Activity — Would you please return the lines of the entries below starting at the line that has "Annotated regions visible" and ending at the line that has "- lung tumour", both included, exactly as they are?

Task inputs —
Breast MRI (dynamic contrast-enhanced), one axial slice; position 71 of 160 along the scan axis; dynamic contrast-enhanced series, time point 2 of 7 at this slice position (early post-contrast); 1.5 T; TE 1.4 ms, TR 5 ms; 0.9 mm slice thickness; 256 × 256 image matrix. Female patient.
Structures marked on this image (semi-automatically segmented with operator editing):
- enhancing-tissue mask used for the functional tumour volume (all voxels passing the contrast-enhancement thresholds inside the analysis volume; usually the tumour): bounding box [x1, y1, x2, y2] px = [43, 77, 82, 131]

---

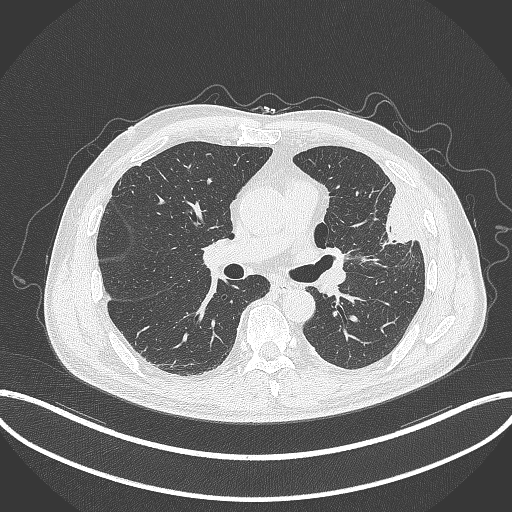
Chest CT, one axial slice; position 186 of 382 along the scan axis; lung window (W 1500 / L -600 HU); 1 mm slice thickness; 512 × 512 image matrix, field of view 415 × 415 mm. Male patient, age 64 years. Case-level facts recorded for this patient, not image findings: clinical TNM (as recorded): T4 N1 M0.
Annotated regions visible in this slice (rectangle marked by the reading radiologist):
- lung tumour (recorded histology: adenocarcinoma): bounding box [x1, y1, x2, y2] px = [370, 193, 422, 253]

Problem solution —
Annotated regions visible in this slice (rectangle marked by the reading radiologist):
- lung tumour (recorded histology: adenocarcinoma): bounding box [x1, y1, x2, y2] px = [370, 193, 422, 253]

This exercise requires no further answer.